I lay on the wet grass and stared up at unfeasibly fluffy pink clouds. Fleetingly, I was overcome by a sense of something I had never felt before. It was like the end of a long jazz solo, when the drums kick back in and everybody suddenly knows where they are again. I pressed my ear to the ground, and listened to the reindeer munching, and then I sat up and listened to the faint murmur of the flat sea, and then I foun
d myself murmuring a quote by Kafka that I’d heard once and never forgotten, because it sounded so beautiful. It was about learning to be calm and quiet and alone, because when you are calm and quiet and alone for long enough, that’s when you get to see the world properly: “It has no choice; it will roll in ecstasy at your feet.”
And then I turned my face into the earth and I cried. Because I’d made it. Because the midnight sun was everything it was cracked up to be. But Andrew was still dead. And Andrew would always be dead. And he would never know I had actually busked my way to Nordkapp, and he would never know about Jan Erik and Henrik and running out of diesel in the middle of the Dovrefjell. And I cried because I wanted to go home. And I cried because Jack was having sex with a sweet, petite surfer in my shed, and I cried because life was beautiful and I cried because life was a terrifying roller coaster that wouldn’t stop and wouldn’t let me off, even though I knew it was going to kill me in the end, and kill everyone I loved. And I cried because once people are dead, no matter how many of their crazy dreams you live out for them, they’re not coming back.
Never.
Not ever.
Even though I could hear Andrew’s voice, as clearly as if he were standing right there beside me.
“Hello?”
I let out a huge wail.
“Hello?” the voice said again.
I sat up.
“Hello?” the voice said a third time, only it didn’t sound like Andrew anymore. It sounded like it belonged to the girl who was standing two feet away from me, holding a camera.

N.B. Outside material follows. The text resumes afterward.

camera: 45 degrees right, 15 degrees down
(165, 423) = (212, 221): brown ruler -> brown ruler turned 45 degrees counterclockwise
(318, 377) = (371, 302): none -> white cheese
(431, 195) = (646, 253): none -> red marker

“I’m sorry. I didn’t mean to surprise you. I’m Hanna.”
Apart from her hair, which looked like she’d shaved it off herself with a cheap disposable razor and no access to a mirror, Hanna looked fairly normal. About my height, maybe a bit thinner, with a pretty face made beautiful by these huge, yellowy brown eyes. Like me, she wore jeans and a sweatshirt and carried a small backpack. But Hanna was not normal. Hanna was one of those people you meet once in a lifetime—so different from everybody else you’re going to think I made her up. But I promise you I didn’t.